- _Input material_
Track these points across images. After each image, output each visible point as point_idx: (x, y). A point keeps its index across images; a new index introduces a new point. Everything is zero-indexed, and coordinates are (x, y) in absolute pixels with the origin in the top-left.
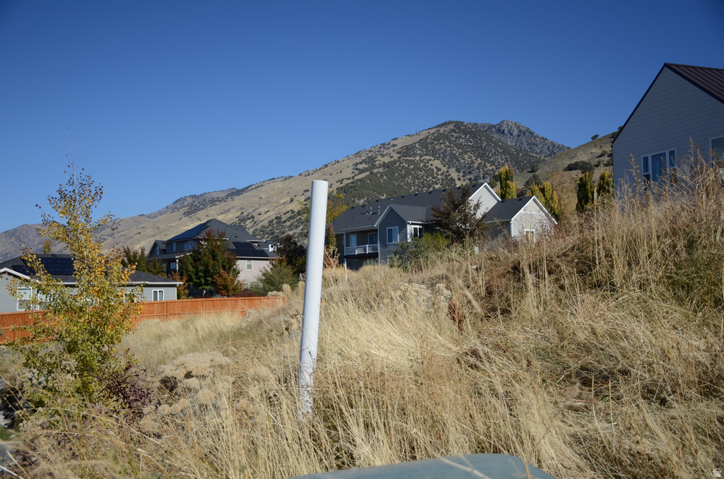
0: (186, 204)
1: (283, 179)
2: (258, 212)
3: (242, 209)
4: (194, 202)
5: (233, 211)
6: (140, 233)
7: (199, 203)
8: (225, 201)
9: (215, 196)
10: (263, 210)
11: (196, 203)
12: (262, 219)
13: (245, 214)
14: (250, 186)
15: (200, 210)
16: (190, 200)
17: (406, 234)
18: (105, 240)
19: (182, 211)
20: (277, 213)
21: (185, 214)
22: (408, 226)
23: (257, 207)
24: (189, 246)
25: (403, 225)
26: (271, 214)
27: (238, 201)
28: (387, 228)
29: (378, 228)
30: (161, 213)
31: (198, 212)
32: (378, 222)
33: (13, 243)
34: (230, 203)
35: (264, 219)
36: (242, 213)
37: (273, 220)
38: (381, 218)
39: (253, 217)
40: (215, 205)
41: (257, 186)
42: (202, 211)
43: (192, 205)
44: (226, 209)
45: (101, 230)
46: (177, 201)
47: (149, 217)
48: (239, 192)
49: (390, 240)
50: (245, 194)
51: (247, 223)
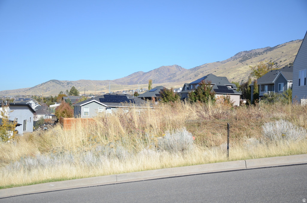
0: (241, 56)
1: (298, 41)
2: (280, 60)
3: (271, 59)
4: (245, 55)
5: (266, 60)
6: (215, 71)
7: (248, 55)
8: (262, 54)
9: (258, 51)
10: (282, 59)
11: (246, 55)
12: (281, 64)
13: (272, 62)
14: (278, 46)
15: (248, 59)
16: (243, 54)
17: (287, 87)
18: (199, 74)
19: (238, 60)
20: (291, 61)
21: (240, 61)
22: (288, 83)
23: (280, 58)
24: (196, 87)
25: (286, 83)
26: (287, 62)
27: (270, 54)
28: (279, 84)
29: (275, 83)
30: (228, 61)
31: (247, 60)
32: (274, 80)
33: (157, 75)
34: (265, 55)
35: (283, 65)
36: (271, 61)
37: (288, 65)
38: (276, 78)
39: (277, 63)
40: (257, 56)
41: (282, 45)
42: (249, 60)
43: (244, 56)
44: (262, 59)
45: (198, 70)
46: (237, 54)
47: (222, 63)
48: (271, 49)
49: (280, 90)
50: (275, 50)
51: (273, 66)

- _Aim of the exercise_
Please format every line of the records above as a Markdown table with the columns Row and Text, numbering the rows and skipping blank lines. Leave the pictures out.

- _Final answer_
| Row | Text |
|---|---|
| 1 | Track these points across images. After each image, output each visible point as point_idx: (x, y). A point keeps its index across images; a new index introduces a new point. Everything is zero-indexed, and coordinates are (x, y) in absolute pixels with the origin in the top-left. |
| 2 | 0: (186, 204) |
| 3 | 1: (283, 179) |
| 4 | 2: (258, 212) |
| 5 | 3: (242, 209) |
| 6 | 4: (194, 202) |
| 7 | 5: (233, 211) |
| 8 | 6: (140, 233) |
| 9 | 7: (199, 203) |
| 10 | 8: (225, 201) |
| 11 | 9: (215, 196) |
| 12 | 10: (263, 210) |
| 13 | 11: (196, 203) |
| 14 | 12: (262, 219) |
| 15 | 13: (245, 214) |
| 16 | 14: (250, 186) |
| 17 | 15: (200, 210) |
| 18 | 16: (190, 200) |
| 19 | 17: (406, 234) |
| 20 | 18: (105, 240) |
| 21 | 19: (182, 211) |
| 22 | 20: (277, 213) |
| 23 | 21: (185, 214) |
| 24 | 22: (408, 226) |
| 25 | 23: (257, 207) |
| 26 | 24: (189, 246) |
| 27 | 25: (403, 225) |
| 28 | 26: (271, 214) |
| 29 | 27: (238, 201) |
| 30 | 28: (387, 228) |
| 31 | 29: (378, 228) |
| 32 | 30: (161, 213) |
| 33 | 31: (198, 212) |
| 34 | 32: (378, 222) |
| 35 | 33: (13, 243) |
| 36 | 34: (230, 203) |
| 37 | 35: (264, 219) |
| 38 | 36: (242, 213) |
| 39 | 37: (273, 220) |
| 40 | 38: (381, 218) |
| 41 | 39: (253, 217) |
| 42 | 40: (215, 205) |
| 43 | 41: (257, 186) |
| 44 | 42: (202, 211) |
| 45 | 43: (192, 205) |
| 46 | 44: (226, 209) |
| 47 | 45: (101, 230) |
| 48 | 46: (177, 201) |
| 49 | 47: (149, 217) |
| 50 | 48: (239, 192) |
| 51 | 49: (390, 240) |
| 52 | 50: (245, 194) |
| 53 | 51: (247, 223) |
| 54 | 0: (241, 56) |
| 55 | 1: (298, 41) |
| 56 | 2: (280, 60) |
| 57 | 3: (271, 59) |
| 58 | 4: (245, 55) |
| 59 | 5: (266, 60) |
| 60 | 6: (215, 71) |
| 61 | 7: (248, 55) |
| 62 | 8: (262, 54) |
| 63 | 9: (258, 51) |
| 64 | 10: (282, 59) |
| 65 | 11: (246, 55) |
| 66 | 12: (281, 64) |
| 67 | 13: (272, 62) |
| 68 | 14: (278, 46) |
| 69 | 15: (248, 59) |
| 70 | 16: (243, 54) |
| 71 | 17: (287, 87) |
| 72 | 18: (199, 74) |
| 73 | 19: (238, 60) |
| 74 | 20: (291, 61) |
| 75 | 21: (240, 61) |
| 76 | 22: (288, 83) |
| 77 | 23: (280, 58) |
| 78 | 24: (196, 87) |
| 79 | 25: (286, 83) |
| 80 | 26: (287, 62) |
| 81 | 27: (270, 54) |
| 82 | 28: (279, 84) |
| 83 | 29: (275, 83) |
| 84 | 30: (228, 61) |
| 85 | 31: (247, 60) |
| 86 | 32: (274, 80) |
| 87 | 33: (157, 75) |
| 88 | 34: (265, 55) |
| 89 | 35: (283, 65) |
| 90 | 36: (271, 61) |
| 91 | 37: (288, 65) |
| 92 | 38: (276, 78) |
| 93 | 39: (277, 63) |
| 94 | 40: (257, 56) |
| 95 | 41: (282, 45) |
| 96 | 42: (249, 60) |
| 97 | 43: (244, 56) |
| 98 | 44: (262, 59) |
| 99 | 45: (198, 70) |
| 100 | 46: (237, 54) |
| 101 | 47: (222, 63) |
| 102 | 48: (271, 49) |
| 103 | 49: (280, 90) |
| 104 | 50: (275, 50) |
| 105 | 51: (273, 66) |